Natural migration of methane is quite common throughout the country, and as the DEQ report illustrates, it’s a common phenomenon in Wyoming as well.
The EPA offering a critique a Pavillion water study is more than a little ironic, considering the nearly universal backlash the EPA received for the faulty methods used in its 2011 study.
First of all, EPA used the results from two monitoring wells drilled at depths of 981 and 783 feet, respectively. Wyoming water wells are restricted at 300 feet or less for a reason, due to the well known fact that drilling deeper could result in striking one of the area’s shallow hydrocarbon deposits. So it’s no surprise that the EPA’s samples detected hydrocarbons in those monitoring wells. The DEQ also used “downhole camera” investigation to expose the fact that EPA used carbon steel casing rather than stainless steel on the wells, as it had claimed. The USGS also effectively disqualified one of the wells due to low flow rates and poor construction. Both of these factors could have introduced contaminants. When the U.S Geological Survey (USGS) conducted its own subsequent testing, they had more than 50 separate measurements that differed from EPA’s results.

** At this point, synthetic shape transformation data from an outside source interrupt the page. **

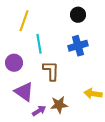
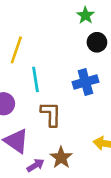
black circle: (78, 15) -> (97, 42), moved
brown star: (59, 105) -> (61, 158), turned -30

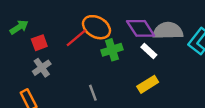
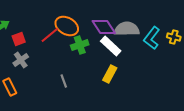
white rectangle: (149, 51) -> (111, 46), size x1.5
yellow rectangle: (148, 84) -> (110, 74), turned -30

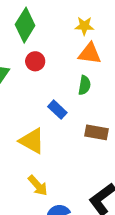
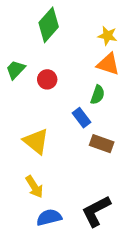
red circle: (35, 61) -> (47, 79), moved
blue rectangle: (57, 110) -> (82, 118), moved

Oddly, the exact data from those two wells were regurgitated last week in a Stanford study trumpeting that it “for the first time, demonstrated impact to Underground Sources of Drinking Water (USDWs) as a result of hydraulic fracturing.” It should come as no surprise that one of the lead researchers of that report, Dominic DiGuilio, was also one of the authors of the EPA’s Pavillion study.
Another member of the Stanford research team, Dr. Rob Jackson, was one of the Duke University researchers who published studies in 2010 and 2013, which also claimed fracking could have contaminated groundwater. Those reports suffered from a number of major flaws, several and numerous studies by USGS, Syracuse University and other reputable research organizations, have thoroughly debunked those claims.
The DEQ report does not deny that oil and gas activity, such as seepage from exceedingly rare faulty well casings and surface spills can lead to water contamination, but the DEQ determined contamination in Pavillion is likely attributable to migration of methane that occurred naturally, and they found no evidence that the hydraulic fracturing process was to blame. The report also clearly illustrates the fact that gas can and has naturally migrated into water sources in the past.
EPA’s skepticism of these conclusions reads more like a desperate attempt to save face in the wake of its past faulty methods in Pavillion rather than an objective critique of the report.